=== SUPPLIED RECORDS ===

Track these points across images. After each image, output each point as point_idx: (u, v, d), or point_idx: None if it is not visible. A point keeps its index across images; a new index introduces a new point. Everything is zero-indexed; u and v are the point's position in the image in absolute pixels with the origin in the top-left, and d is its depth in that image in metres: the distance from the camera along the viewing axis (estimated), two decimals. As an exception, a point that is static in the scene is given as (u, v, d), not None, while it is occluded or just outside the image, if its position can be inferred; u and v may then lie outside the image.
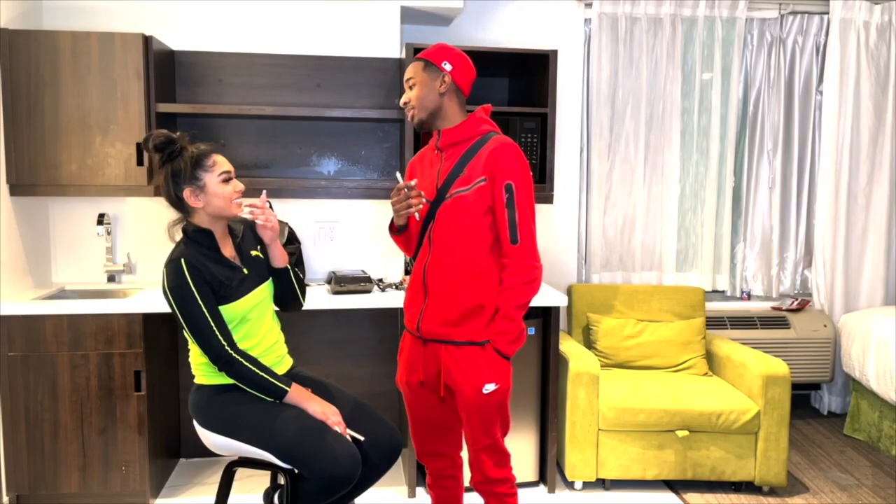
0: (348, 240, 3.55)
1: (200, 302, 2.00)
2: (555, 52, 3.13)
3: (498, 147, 2.03)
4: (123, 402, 2.83)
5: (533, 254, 2.05)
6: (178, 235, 2.11)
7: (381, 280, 3.32)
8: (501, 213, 2.03)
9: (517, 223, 2.02)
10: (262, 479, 2.84)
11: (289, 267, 2.23)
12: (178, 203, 2.07)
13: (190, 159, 2.03)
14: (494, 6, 3.64)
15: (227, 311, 2.05)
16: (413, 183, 2.09)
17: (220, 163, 2.07)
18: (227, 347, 2.01)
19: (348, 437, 2.07)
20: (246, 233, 2.21)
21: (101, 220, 3.23)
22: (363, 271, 3.25)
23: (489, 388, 2.06)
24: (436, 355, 2.13)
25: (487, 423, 2.11)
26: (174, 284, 2.00)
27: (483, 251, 2.07)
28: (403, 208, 2.09)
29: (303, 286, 2.30)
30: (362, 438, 2.12)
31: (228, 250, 2.14)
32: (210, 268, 2.04)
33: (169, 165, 2.05)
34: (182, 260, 2.00)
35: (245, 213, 2.10)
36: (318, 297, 3.01)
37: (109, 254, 3.34)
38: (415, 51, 2.98)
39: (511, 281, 2.03)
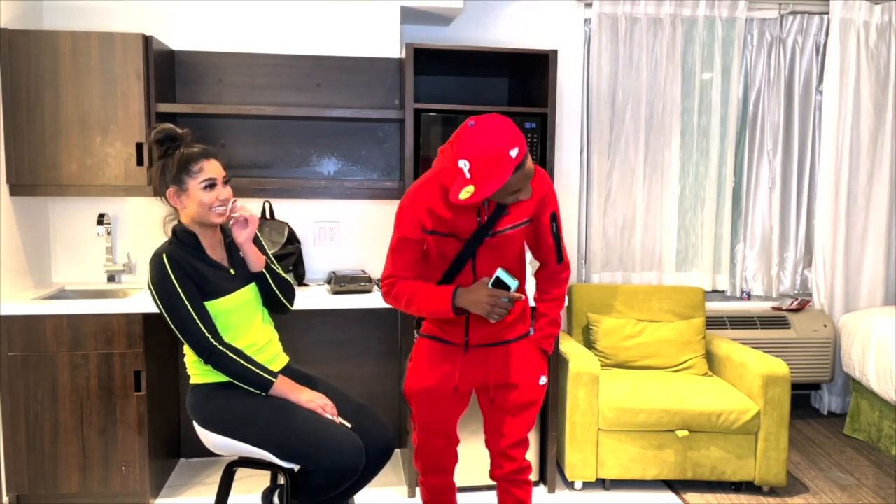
0: (348, 240, 3.55)
1: (183, 296, 2.00)
2: (555, 52, 3.13)
3: (541, 184, 2.07)
4: (123, 402, 2.83)
5: (569, 265, 2.25)
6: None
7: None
8: (547, 240, 2.15)
9: (562, 246, 2.18)
10: (262, 479, 2.83)
11: (265, 272, 2.19)
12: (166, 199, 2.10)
13: (178, 161, 2.04)
14: (494, 6, 3.64)
15: (211, 307, 2.06)
16: (519, 295, 2.02)
17: (207, 169, 2.05)
18: (210, 339, 2.02)
19: (339, 421, 2.09)
20: None
21: (101, 220, 3.24)
22: (363, 271, 3.25)
23: (544, 379, 2.21)
24: (482, 359, 2.16)
25: (535, 414, 2.24)
26: (156, 279, 2.01)
27: (521, 266, 2.18)
28: (502, 315, 2.01)
29: (287, 290, 2.26)
30: (349, 425, 2.12)
31: (218, 251, 2.15)
32: (193, 264, 2.05)
33: (162, 161, 2.07)
34: (164, 255, 2.02)
35: (218, 219, 2.07)
36: (318, 297, 3.01)
37: (109, 254, 3.34)
38: (416, 50, 2.98)
39: (558, 292, 2.24)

===

Look above for the line holding "13: (190, 159, 2.03)". Print it and every line after it, exactly, through the line holding "26: (174, 284, 2.00)".

13: (190, 159, 2.03)
14: (494, 6, 3.64)
15: (227, 311, 2.05)
16: (413, 183, 2.09)
17: (220, 163, 2.07)
18: (227, 347, 2.01)
19: (348, 437, 2.07)
20: (246, 233, 2.21)
21: (101, 220, 3.23)
22: (363, 271, 3.25)
23: (489, 388, 2.06)
24: (436, 355, 2.13)
25: (487, 423, 2.11)
26: (174, 284, 2.00)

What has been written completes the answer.